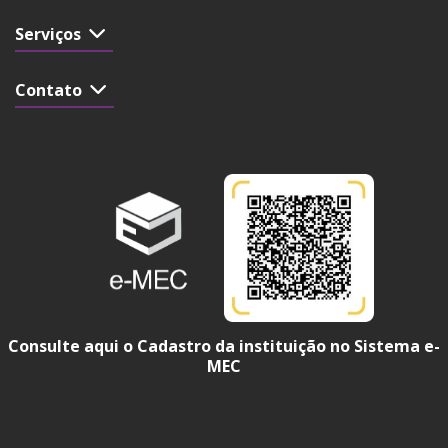
Serviços
Contato
Consulte aqui o Cadastro da instituição no Sistema e-
MEC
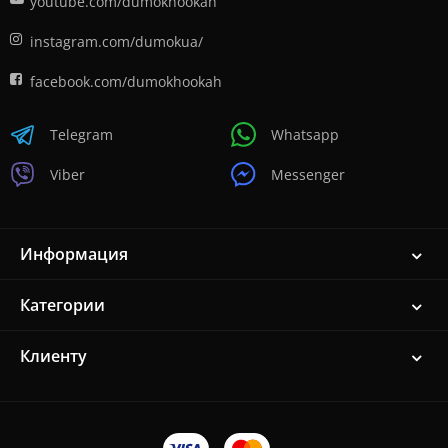
youtube.com/dumokhookah
instagram.com/dumokua/
facebook.com/dumokhookah
Telegram
Whatsapp
Viber
Messenger
Информация
Категории
Клиенту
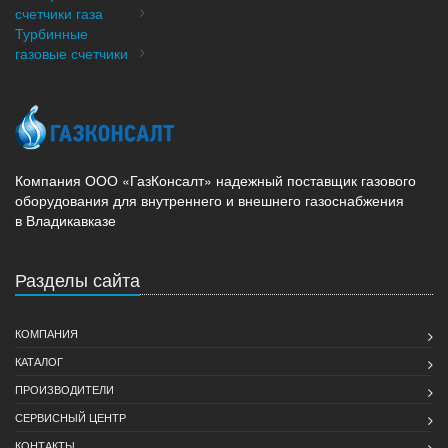
счетчики газа
Турбинные
газовые счетчики
Компания ООО «ГазКонсалт» надежный поставщик газового
оборудования для внутреннего и внешнего газоснабжения
в Владикавказе
Разделы сайта
КОМПАНИЯ
КАТАЛОГ
ПРОИЗВОДИТЕЛИ
СЕРВИСНЫЙ ЦЕНТР
КОНТАКТЫ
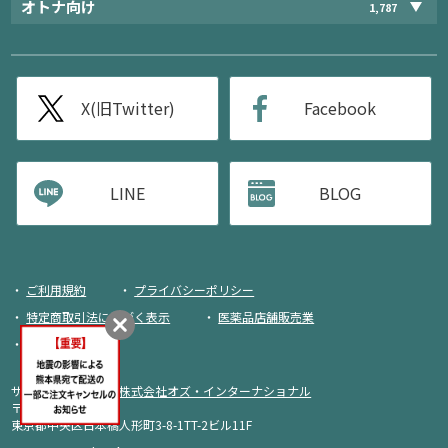
オトナ向け
1,787
X(旧Twitter)
Facebook
LINE
BLOG
ご利用規約
プライバシーポリシー
特定商取引法に基づく表示
医薬品店舗販売業
荷物追跡
サイト運営・企画：
株式会社オズ・インターナショナル
〒103-0013
東京都中央区日本橋人形町3-8-1TT-2ビル11F
商品をカートに入れる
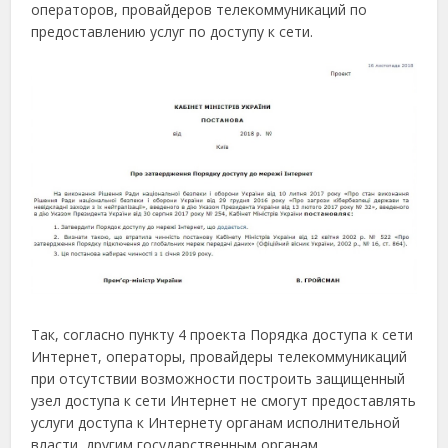
операторов, провайдеров телекоммуникаций по
предоставлению услуг по доступу к сети.
Так, согласно пункту 4 проекта Порядка доступа к сети
Интернет, операторы, провайдеры телекоммуникаций
при отсутствии возможности построить защищенный
узел доступа к сети Интернет не смогут предоставлять
услуги доступа к Интернету органам исполнительной
власти, другим государственным органам,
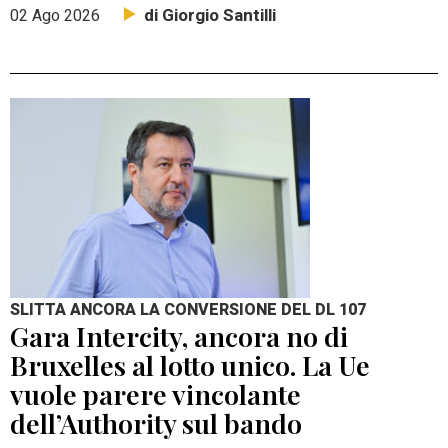
di Giorgio Santilli
02 Ago 2026
SLITTA ANCORA LA CONVERSIONE DEL DL 107
Gara Intercity, ancora no di
Bruxelles al lotto unico. La Ue
vuole parere vincolante
dell’Authority sul bando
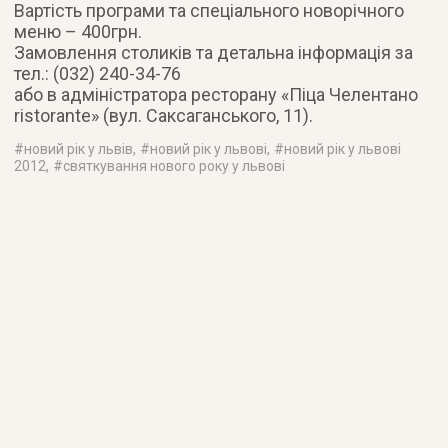
Вартість програми та спеціального новорічного
меню – 400грн.
Замовлення столиків та детальна інформація за
тел.: (032) 240-34-76
або в адміністратора ресторану «Піца Челентано
ristorante» (вул. Саксаганського, 11).
#
новий рік у львів
, #
новий рік у львові
, #
новий рік у львові
2012
, #
святкування нового року у львові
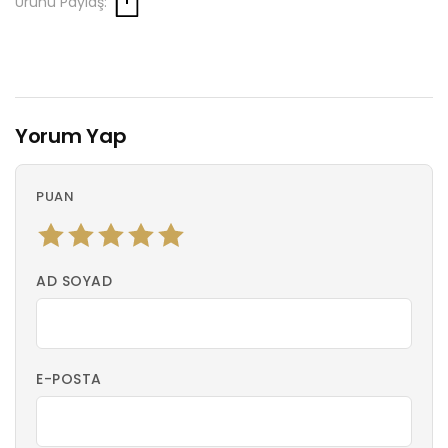
Ürünü Paylaş:
Yorum Yap
PUAN
AD SOYAD
E-POSTA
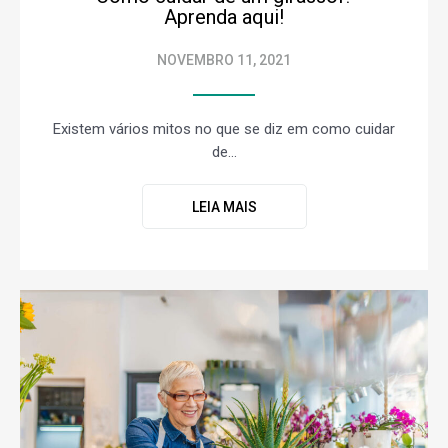
Aprenda aqui!
NOVEMBRO 11, 2021
Existem vários mitos no que se diz em como cuidar
de...
LEIA MAIS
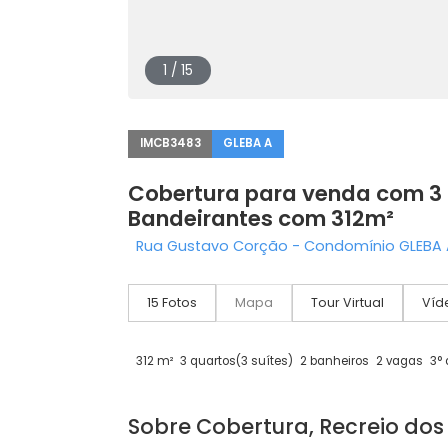
1 / 15
IMCB3483
GLEBA A
Cobertura para venda co
Bandeirantes com 312m²
Rua Gustavo Corção - Condomínio GLE
15 Fotos
Mapa
Tour Virtual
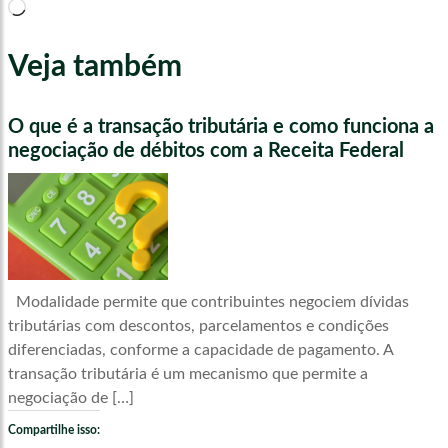
Carregando...
Veja também
O que é a transação tributária e como funciona a
negociação de débitos com a Receita Federal
Modalidade permite que contribuintes negociem dívidas
tributárias com descontos, parcelamentos e condições
diferenciadas, conforme a capacidade de pagamento. A
transação tributária é um mecanismo que permite a
negociação de […]
Compartilhe isso:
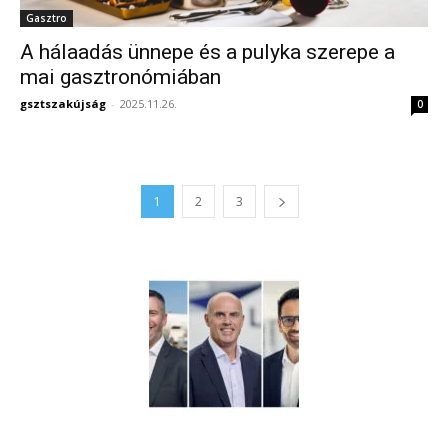
Gasztro
A hálaadás ünnepe és a pulyka szerepe a
mai gasztronómiában
gsztszakújság
-
2025.11.26.
0
1
2
3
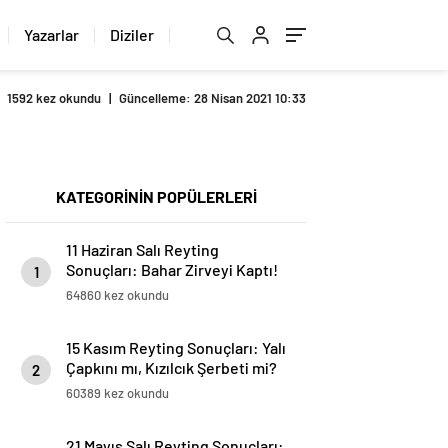
Yazarlar
Diziler
1592 kez okundu
|
Güncelleme: 28 Nisan 2021 10:33
KATEGORİNİN POPÜLERLERİ
11 Haziran Salı Reyting
Sonuçları: Bahar Zirveyi Kaptı!
1
64860 kez okundu
15 Kasım Reyting Sonuçları: Yalı
Çapkını mı, Kızılcık Şerbeti mi?
2
60389 kez okundu
21 Mayıs Salı Reyting Sonuçları:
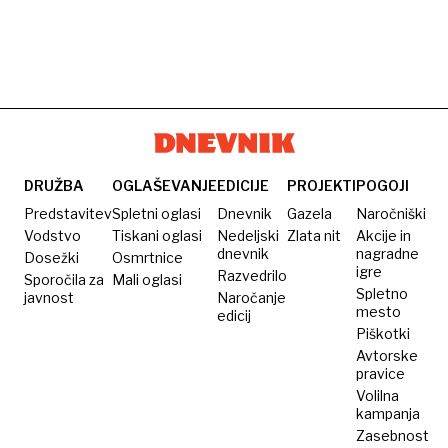
DRUŽBA
OGLAŠEVANJE
EDICIJE
PROJEKTI
POGOJI
Predstavitev
Spletni oglasi
Dnevnik
Gazela
Naročniški
Vodstvo
Tiskani oglasi
Nedeljski
Zlata nit
Akcije in
dnevnik
nagradne
Dosežki
Osmrtnice
igre
Razvedrilo
Sporočila za
Mali oglasi
Spletno
javnost
Naročanje
mesto
edicij
Piškotki
Avtorske
pravice
Volilna
kampanja
Zasebnost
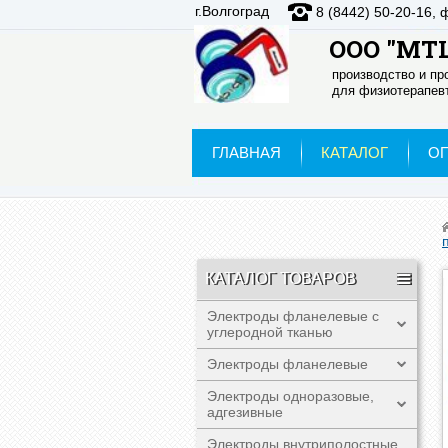
г.Волгоград
8 (8442) 50-20-16, 
ООО "МТЦ
производство и п
для физиотерапевт
ГЛАВНАЯ
КАТАЛОГ
О
КАТАЛОГ ТОВАРОВ
Электроды фланелевые с
углеродной тканью
Электроды фланелевые
Электроды одноразовые,
адгезивные
Электроды внутриполостные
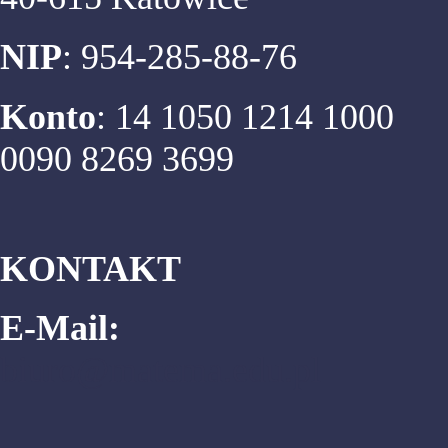
NIP
: 954-285-88-76
Konto
: 14 1050 1214 1000
0090 8269 3699
KONTAKT
E-Mail:
biuro@matema.edu.pl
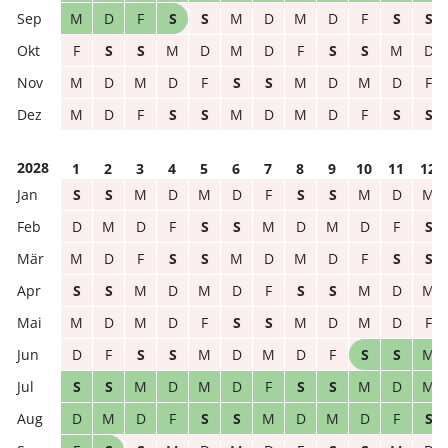
M
D
F
S
S
M
D
M
D
F
S
S
F
S
S
M
D
M
D
F
S
S
M
D
M
D
M
D
F
S
S
M
D
M
D
F
M
D
F
S
S
M
D
M
D
F
S
S
2028
1
2
3
4
5
6
7
8
9
10
11
12
S
S
M
D
M
D
F
S
S
M
D
M
D
M
D
F
S
S
M
D
M
D
F
S
M
D
F
S
S
M
D
M
D
F
S
S
S
S
M
D
M
D
F
S
S
M
D
M
M
D
M
D
F
S
S
M
D
M
D
F
D
F
S
S
M
D
M
D
F
S
S
M
S
S
M
D
M
D
F
S
S
M
D
M
D
M
D
F
S
S
M
D
M
D
F
S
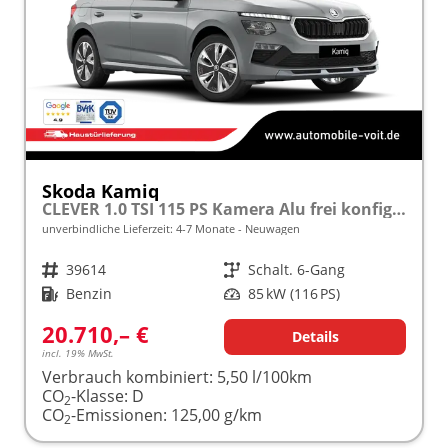
Skoda Kamiq
CLEVER 1.0 TSI 115 PS Kamera Alu frei konfigurierbar!
unverbindliche Lieferzeit: 4-7 Monate
Neuwagen
Fahrzeugnr.
39614
Getriebe
Schalt. 6-Gang
Kraftstoff
Benzin
Leistung
85 kW (116 PS)
20.710,– €
Details
incl. 19% MwSt.
Verbrauch kombiniert:
5,50 l/100km
CO
-Klasse:
D
2
CO
-Emissionen:
125,00 g/km
2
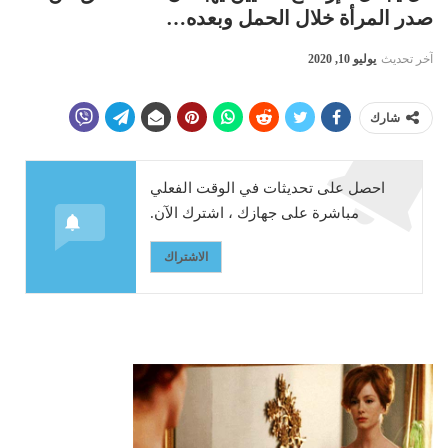
صدر المرأة خلال الحمل وبعده…
آخر تحديث
يوليو 10, 2020
شارك
احصل على تحديثات في الوقت الفعلي
مباشرة على جهازك ، اشترك الآن.
الاشتراك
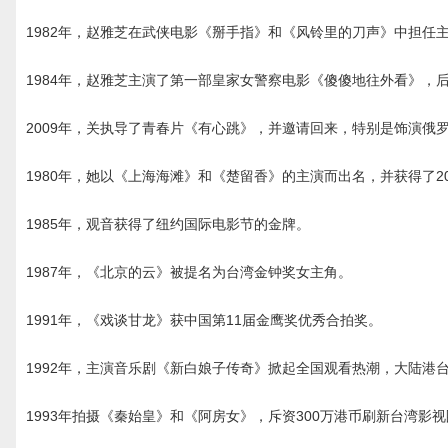
1982年，赵雅芝在武侠电影《掰手指》和《风铃里的刀声》中担任
1984年，赵雅芝主演了第一部皇家女警察电影《傻傻地往外看》，
2009年，关执导了青春片《有心跳》，并邀请回来，特别是饰演俄
1980年，她以《上海海滩》和《楚留香》的主演而出名，并获得了
1985年，观音获得了纽约国际电影节的金牌。
1987年，《北京的云》被提名为台湾金钟奖女主角。
1991年，《戏谈甘龙》获中国第11届金鹰奖优秀合拍奖。
1992年，主演音乐剧《新白娘子传奇》掀起全国观看热潮，大陆港
1993年拍摄《秦始皇》和《阿房女》，斥资300万港币刷新台湾影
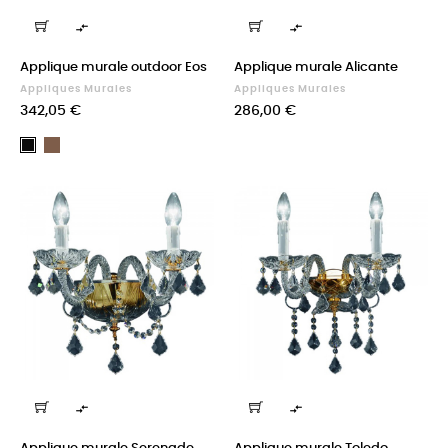


Applique murale outdoor Eos
Applique murale Alicante
Appliques Murales
Appliques Murales
Prix
Prix
342,05 €
286,00 €
Marron
Noir


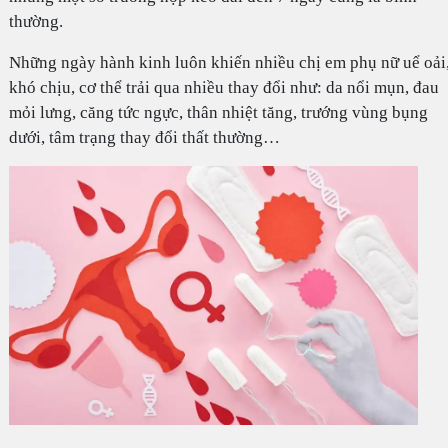
thường.
Những ngày hành kinh luôn khiến nhiều chị em phụ nữ uể oải
khó chịu, cơ thể trải qua nhiều thay đổi như: da nổi mụn, đau
mỏi lưng, căng tức ngực, thân nhiệt tăng, trướng vùng bụng
dưới, tâm trạng thay đổi thất thường…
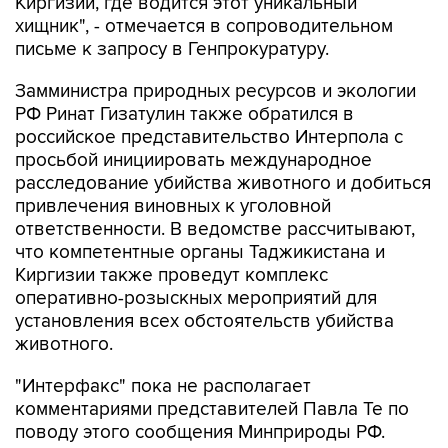
Киргизии, где водится этот уникальный
хищник", - отмечается в сопроводительном
письме к запросу в Генпрокуратуру.
Замминистра природных ресурсов и экологии
РФ Ринат Гизатулин также обратился в
российское представительство Интерпола с
просьбой инициировать международное
расследование убийства животного и добиться
привлечения виновных к уголовной
ответственности. В ведомстве рассчитывают,
что компетентные органы Таджикистана и
Киргизии также проведут комплекс
оперативно-розыскных мероприятий для
установления всех обстоятельств убийства
животного.
"Интерфакс" пока не располагает
комментариями представителей Павла Те по
поводу этого сообщения Минприроды РФ.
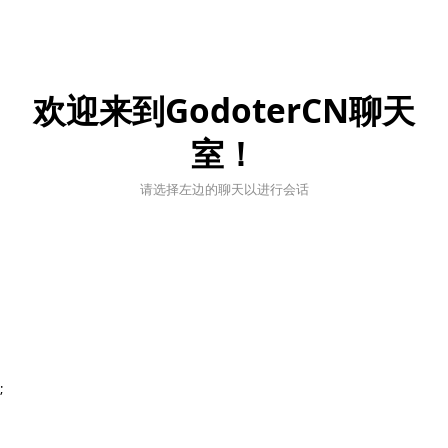
欢迎来到GodoterCN聊天
室！
请选择左边的聊天以进行会话
;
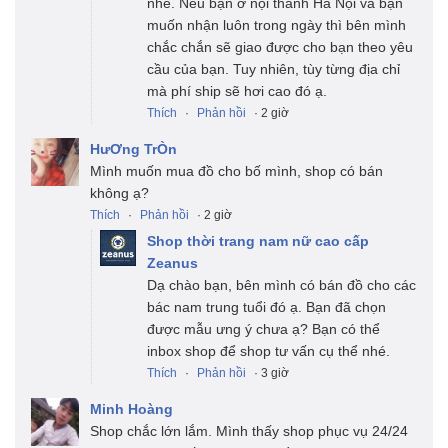
nhé. Nếu bạn ở nội thành Hà Nội và bạn
muốn nhận luôn trong ngày thì bên mình
chắc chắn sẽ giao được cho bạn theo yêu
cầu của bạn. Tuy nhiên, tùy từng địa chỉ
mà phí ship sẽ hơi cao đó ạ.
Thích
·
Phản hồi
· 2 giờ
HưƠng TrÒn
Mình muốn mua đồ cho bố mình, shop có bán
không ạ?
Thích
·
Phản hồi
· 2 giờ
Shop thời trang nam nữ cao cấp
Zeanus
Dạ chào bạn, bên mình có bán đồ cho các
bác nam trung tuổi đó ạ. Bạn đã chọn
được mẫu ưng ý chưa ạ? Bạn có thể
inbox shop để shop tư vấn cụ thể nhé.
Thích
·
Phản hồi
· 3 giờ
Minh Hoàng
Shop chắc lớn lắm. Mình thấy shop phục vụ 24/24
####################
__WORK ITEM__
Reproduce everything in the listing from the line containing "Вартість програми та спеціального новорічного" down to the line containing "святкування нового року у львові", keeping both of those lines and changing nothing.

__SOLUTION BELOW__
Вартість програми та спеціального новорічного
меню – 400грн.
Замовлення столиків та детальна інформація за
тел.: (032) 240-34-76
або в адміністратора ресторану «Піца Челентано
ristorante» (вул. Саксаганського, 11).
#
новий рік у львів
, #
новий рік у львові
, #
новий рік у львові
2012
, #
святкування нового року у львові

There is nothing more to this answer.